よく見ると題名のところにもふわふわの羽のマークも付いていて、とっても不思議だけれど、とってもうれしい毎日になりました。
それからは、ゲームたちが勝手に僕の元に集まって来るのです。
☆
「竜也! ゲームばっかりやってないで、勉強をしなさい!」
ある日夜、僕を見てお母さんはそう言って来ました。
「もうちょっとでクリアーだから、ちょっとだけ……」
「絶対? 約束よ」
「わかった! 約束する」
そしてクリアした僕は、ゲーム機のスイッチを切りました。
ーーあぁ、楽しかった。もう9時か……、勉強は明日でいいや。
そのまま僕は、温かいお布団の中へ入り、眠ってしまったのです。
しかし次の日のからゲームソフトは僕の前から逃げ回り、逃げないゲームをしようとすると、「勉強をしなさい!」と、言われてしまうのです。

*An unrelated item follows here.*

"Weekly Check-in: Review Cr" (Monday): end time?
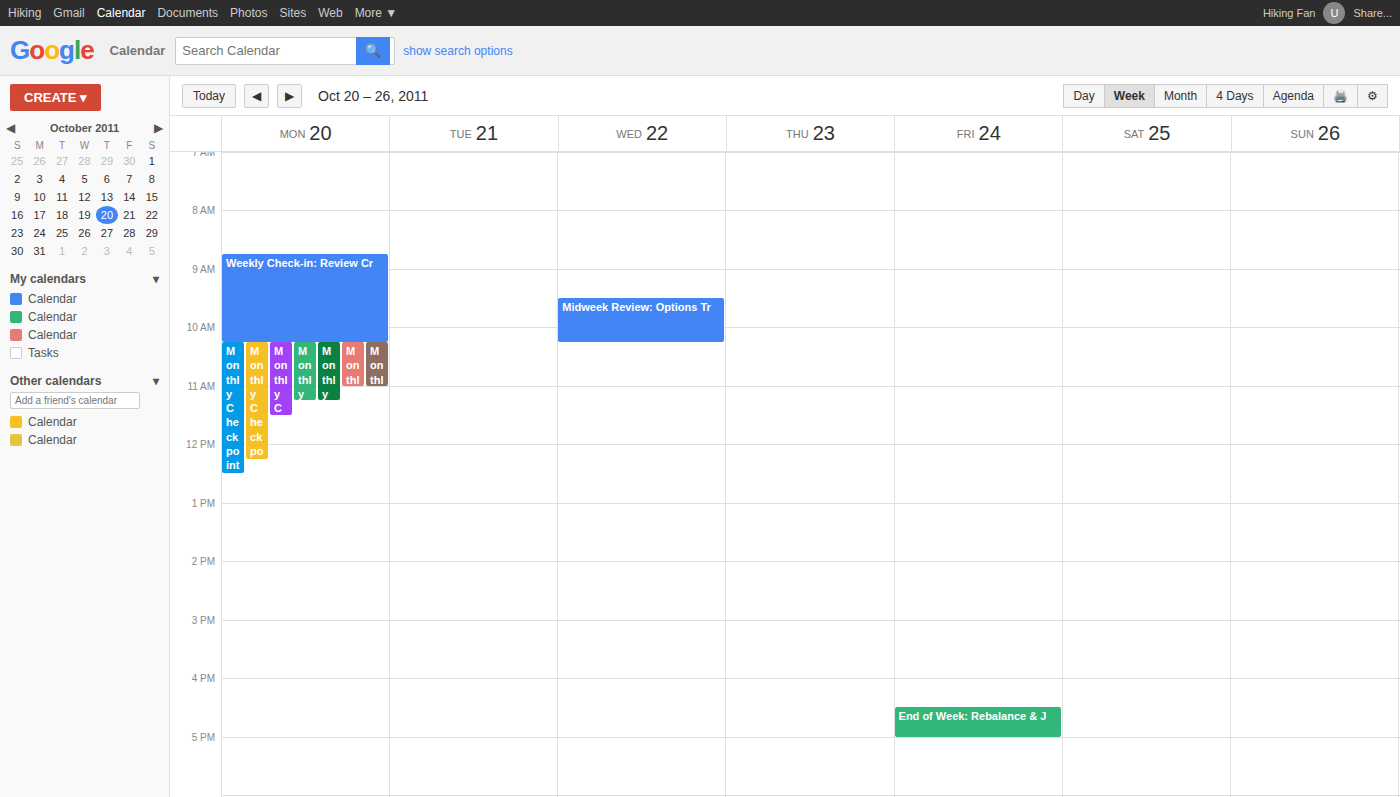
10:15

ある時は、「おばあちゃんから電話よーー」と、いつも邪魔が入ってゲームが出来ないようになってしまうだなんて……。
ーー何で、僕のまわりからゲームが飛んで行ってしまうんだ!? でも、僕はハッとひらめいた。一階にあるパソコンのゲームなら出来るかもしれない。
慌てて1階へ行くと、パソコンの前にはお母さん。
そしてそのまわりには、僕から飛んで行ったゲームたちがお母さんの肩に乗ったり、まわりを楽しそうに飛んでいるのです。
「お母さん何しているの?」
「えっ? ゲームよ。一緒にやる?」
「うん……」
僕は2階へ歩いて行くと、お母さんのやっていた僕のゲームソフトも、一緒に飛んで付いて来て、ゲーム機にささります。

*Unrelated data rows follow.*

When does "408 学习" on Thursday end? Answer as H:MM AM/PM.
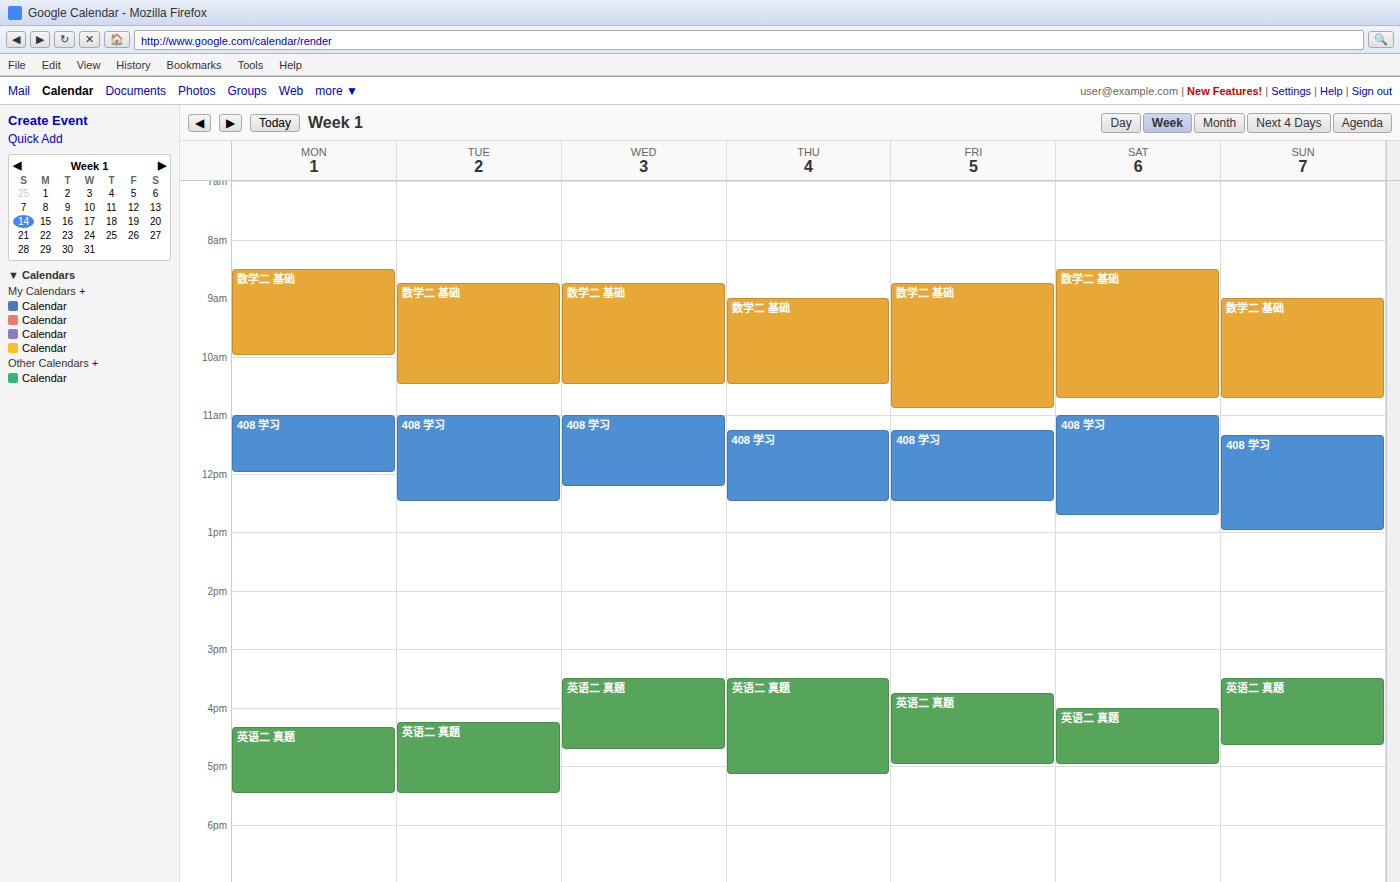
12:30 PMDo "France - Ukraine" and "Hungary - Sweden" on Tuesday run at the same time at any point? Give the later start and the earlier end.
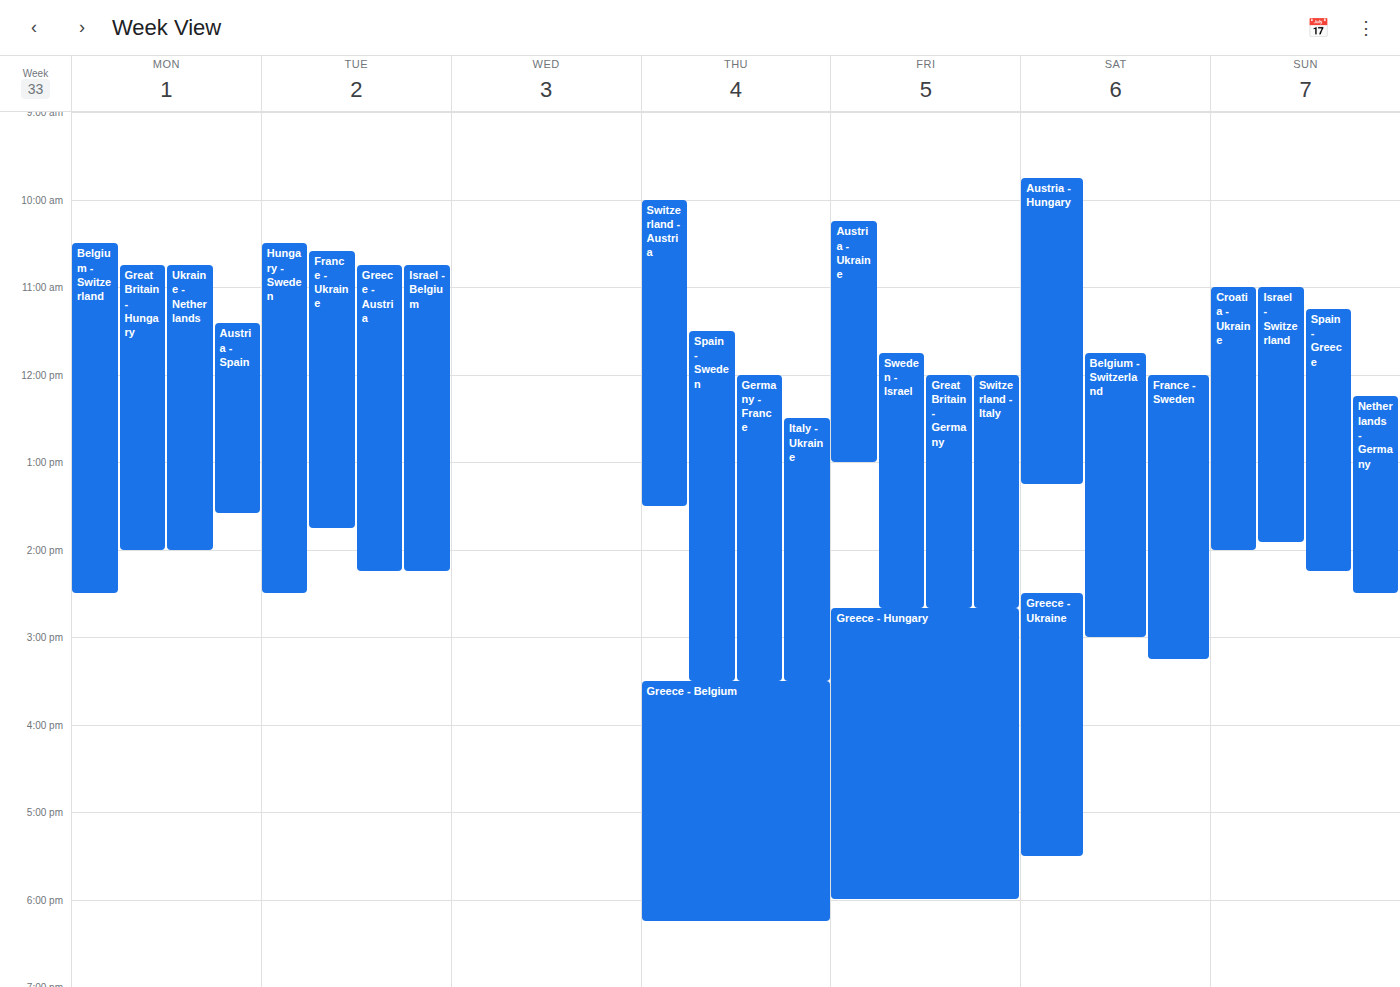
"France - Ukraine" runs 10:35 AM to 1:45 PM, inside "Hungary - Sweden" -- they overlap.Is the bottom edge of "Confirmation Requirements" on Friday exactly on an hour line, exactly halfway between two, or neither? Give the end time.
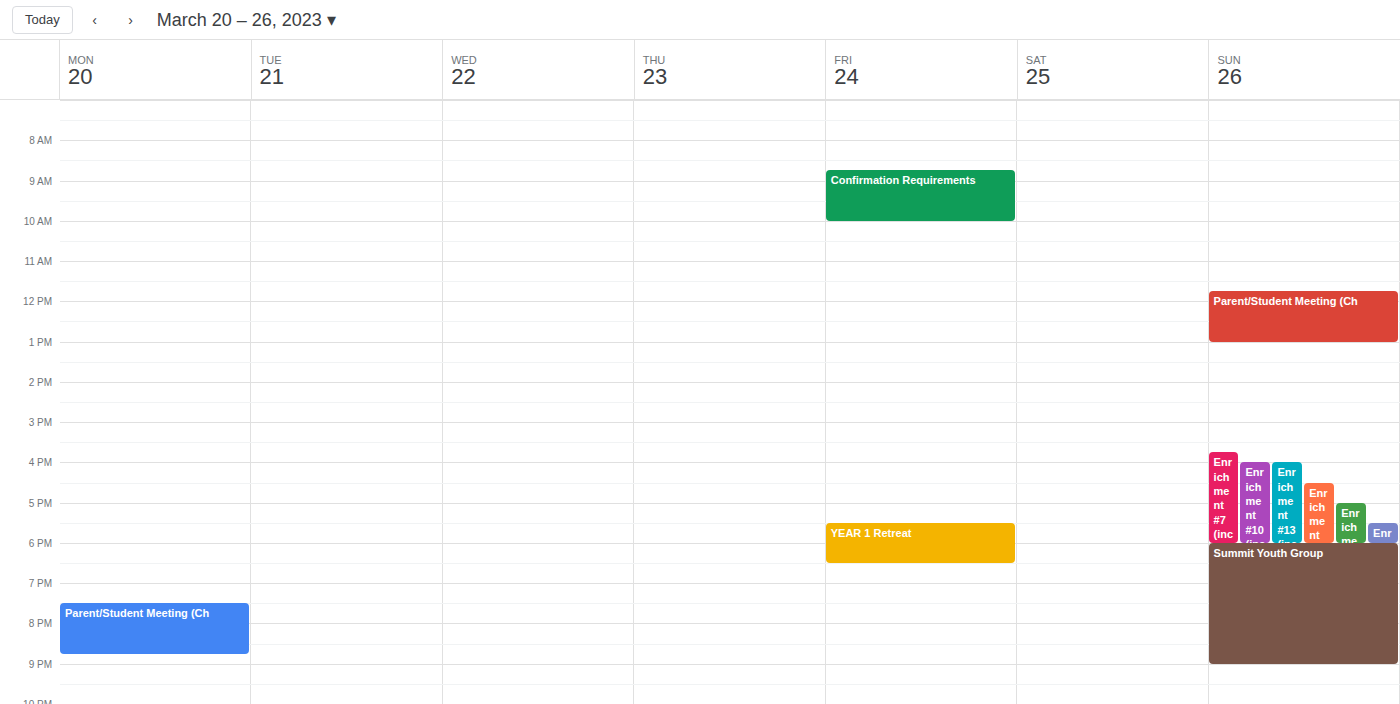
10:00 AM -- exactly on the 10 AM line.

「結局、お前たちは僕よりお母さんの事が好きなのか……」
ちょっとだけ久しぶりのゲームは楽しいけど、ちょっとだけ楽しくはなかった。
それから僕はゲームたちにお母さんより好かれるように、ゲームをしているけれど、どうすればいいかわからないし、お母さんのまわりで楽しそうに飛んでいるゲームを見るとちょっぴりゲームが嫌いになってしまいました。